If you're local Minneapolis residents who look forward to traveling abroad, the Minnesota Department of Health shared their comprehensive guidelines on their official website.

This guideline will cover the whole traveling process from Pre-departure to the home-arrival. that might be very useful for residents who want to travel but worry about all the potential diseases that might be just a plane ride away from us.

Pre - Departure

Don't let any infectious disease prevent you from visiting friends and family, vacationing, or doing business. The best time to contact your primary care doctor or a travel clinic is 4–6 weeks before the trip. However, regardless of how many days you had before your departure, you should not avoid this step. There are some clinics that accept last-minute appointments as well.

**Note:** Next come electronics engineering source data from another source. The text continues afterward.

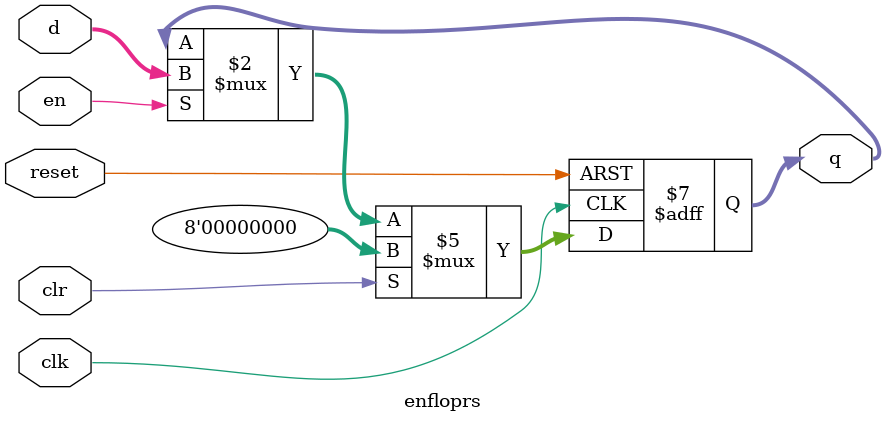
<source format=v>
module enfloprs #(parameter WIDTH = 8)
              (input                    clk, reset,clr,en,
               input        [WIDTH-1:0] d, 
               output reg   [WIDTH-1:0] q);

  always @(posedge clk or posedge reset)
    if (reset)         q <= 0;
	else if(clr)		q <= 0;
    else if (en)       q <= d;
endmodule


</source>
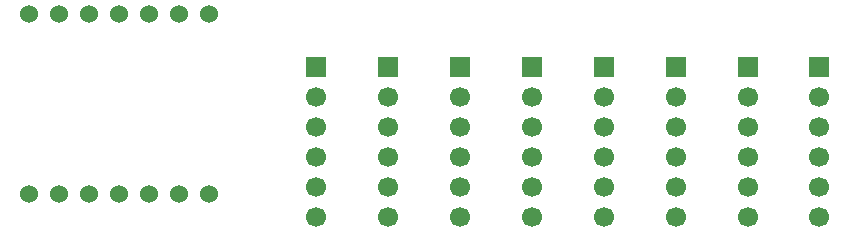
<source format=gbr>
%TF.GenerationSoftware,KiCad,Pcbnew,9.0.2*%
%TF.CreationDate,2025-08-25T15:59:26+09:00*%
%TF.ProjectId,imu_controller_board,696d755f-636f-46e7-9472-6f6c6c65725f,rev?*%
%TF.SameCoordinates,Original*%
%TF.FileFunction,Soldermask,Bot*%
%TF.FilePolarity,Negative*%
%FSLAX46Y46*%
G04 Gerber Fmt 4.6, Leading zero omitted, Abs format (unit mm)*
G04 Created by KiCad (PCBNEW 9.0.2) date 2025-08-25 15:59:26*
%MOMM*%
%LPD*%
G01*
G04 APERTURE LIST*
%ADD10R,1.700000X1.700000*%
%ADD11C,1.700000*%
%ADD12C,1.524000*%
G04 APERTURE END LIST*
D10*
%TO.C,J1*%
X93300000Y-85180000D03*
D11*
X93300000Y-87720000D03*
X93300000Y-90260000D03*
X93300000Y-92800000D03*
X93300000Y-95340000D03*
X93300000Y-97880000D03*
%TD*%
D10*
%TO.C,J2*%
X99385714Y-85180000D03*
D11*
X99385714Y-87720000D03*
X99385714Y-90260000D03*
X99385714Y-92800000D03*
X99385714Y-95340000D03*
X99385714Y-97880000D03*
%TD*%
D10*
%TO.C,J3*%
X105471429Y-85180000D03*
D11*
X105471429Y-87720000D03*
X105471429Y-90260000D03*
X105471429Y-92800000D03*
X105471429Y-95340000D03*
X105471429Y-97880000D03*
%TD*%
D10*
%TO.C,J8*%
X135900000Y-85180000D03*
D11*
X135900000Y-87720000D03*
X135900000Y-90260000D03*
X135900000Y-92800000D03*
X135900000Y-95340000D03*
X135900000Y-97880000D03*
%TD*%
D10*
%TO.C,J7*%
X129814286Y-85180000D03*
D11*
X129814286Y-87720000D03*
X129814286Y-90260000D03*
X129814286Y-92800000D03*
X129814286Y-95340000D03*
X129814286Y-97880000D03*
%TD*%
D10*
%TO.C,J6*%
X123728571Y-85180000D03*
D11*
X123728571Y-87720000D03*
X123728571Y-90260000D03*
X123728571Y-92800000D03*
X123728571Y-95340000D03*
X123728571Y-97880000D03*
%TD*%
D10*
%TO.C,J5*%
X117642857Y-85180000D03*
D11*
X117642857Y-87720000D03*
X117642857Y-90260000D03*
X117642857Y-92800000D03*
X117642857Y-95340000D03*
X117642857Y-97880000D03*
%TD*%
D10*
%TO.C,J4*%
X111557143Y-85180000D03*
D11*
X111557143Y-87720000D03*
X111557143Y-90260000D03*
X111557143Y-92800000D03*
X111557143Y-95340000D03*
X111557143Y-97880000D03*
%TD*%
D12*
%TO.C,U1*%
X69000000Y-95900000D03*
X71540000Y-95900000D03*
X74080000Y-95900000D03*
X76620000Y-95900000D03*
X79160000Y-95900000D03*
X81700000Y-95900000D03*
X84240000Y-95900000D03*
X84240000Y-80660000D03*
X81700000Y-80660000D03*
X79160000Y-80660000D03*
X76620000Y-80660000D03*
X74080000Y-80660000D03*
X71540000Y-80660000D03*
X69000000Y-80660000D03*
%TD*%
M02*

</source>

On this pre-departure step, make sure to find out whether you need malaria, diarrhea, or other vaccinations or medications. The clinic may need to know every detail about the trip.

During Travel

There are several steps to follow during the travel after you have all of your pre-departure and emergency equipment. The primary thing is to wash your hands with soap and water frequently, especially before eating. Avoid a locally made ice cube, a raw or undercooked dish, or ingredients such as meat, fish, and shellfish. Drink only sealed/bottled water, or you need to boil the tap water before you consume it.

Post Arrival

If you feel sick after traveling and manage to have a fever within a month of coming home, consult a doctor. Always inform your healthcare professionals if you have recently been abroad, especially when you have visited a country with high cases of malaria, or experiencing diarrhea symptoms in the last 24 hours, diarrhea lasting two days or longer, or diarrhea with a temperature above 102°F (39°C).